▶ Brief
For the records that follow, give the number of lines containing the word "Podcast", with no added text.

____ Records supplied

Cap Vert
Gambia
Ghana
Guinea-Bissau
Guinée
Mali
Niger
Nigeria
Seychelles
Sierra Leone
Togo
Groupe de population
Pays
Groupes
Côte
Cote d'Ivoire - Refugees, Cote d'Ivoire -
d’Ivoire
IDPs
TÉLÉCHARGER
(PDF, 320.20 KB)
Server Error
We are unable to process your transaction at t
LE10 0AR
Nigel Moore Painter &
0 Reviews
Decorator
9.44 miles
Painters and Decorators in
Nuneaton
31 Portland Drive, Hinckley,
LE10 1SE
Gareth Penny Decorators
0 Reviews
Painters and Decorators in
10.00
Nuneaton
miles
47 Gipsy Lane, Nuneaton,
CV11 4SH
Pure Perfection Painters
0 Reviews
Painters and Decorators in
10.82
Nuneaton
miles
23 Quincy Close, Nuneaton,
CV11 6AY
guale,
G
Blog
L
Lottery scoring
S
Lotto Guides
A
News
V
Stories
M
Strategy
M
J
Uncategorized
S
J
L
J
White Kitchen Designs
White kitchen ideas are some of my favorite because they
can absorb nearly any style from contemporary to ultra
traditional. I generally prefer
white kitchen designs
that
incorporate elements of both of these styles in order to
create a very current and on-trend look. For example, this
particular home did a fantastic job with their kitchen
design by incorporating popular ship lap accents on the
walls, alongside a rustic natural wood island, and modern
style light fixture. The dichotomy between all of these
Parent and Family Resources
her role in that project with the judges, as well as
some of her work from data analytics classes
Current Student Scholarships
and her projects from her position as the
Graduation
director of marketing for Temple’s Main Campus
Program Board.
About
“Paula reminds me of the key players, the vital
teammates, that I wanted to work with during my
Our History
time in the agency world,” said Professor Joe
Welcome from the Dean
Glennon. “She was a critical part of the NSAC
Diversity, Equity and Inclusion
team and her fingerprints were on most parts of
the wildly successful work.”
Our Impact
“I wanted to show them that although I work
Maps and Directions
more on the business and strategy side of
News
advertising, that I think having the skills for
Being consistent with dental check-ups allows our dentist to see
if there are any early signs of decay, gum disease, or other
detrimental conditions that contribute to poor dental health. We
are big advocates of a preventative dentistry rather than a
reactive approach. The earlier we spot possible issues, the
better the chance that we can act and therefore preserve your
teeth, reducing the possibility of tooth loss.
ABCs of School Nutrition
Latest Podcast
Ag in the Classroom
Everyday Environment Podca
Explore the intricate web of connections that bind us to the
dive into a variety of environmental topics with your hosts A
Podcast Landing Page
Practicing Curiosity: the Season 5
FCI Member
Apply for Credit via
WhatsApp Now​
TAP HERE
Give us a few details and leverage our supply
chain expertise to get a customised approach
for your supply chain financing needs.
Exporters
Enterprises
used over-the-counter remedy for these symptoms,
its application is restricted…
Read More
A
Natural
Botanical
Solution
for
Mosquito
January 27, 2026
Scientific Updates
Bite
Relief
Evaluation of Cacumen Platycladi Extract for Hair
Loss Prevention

________

▶ Answer box
2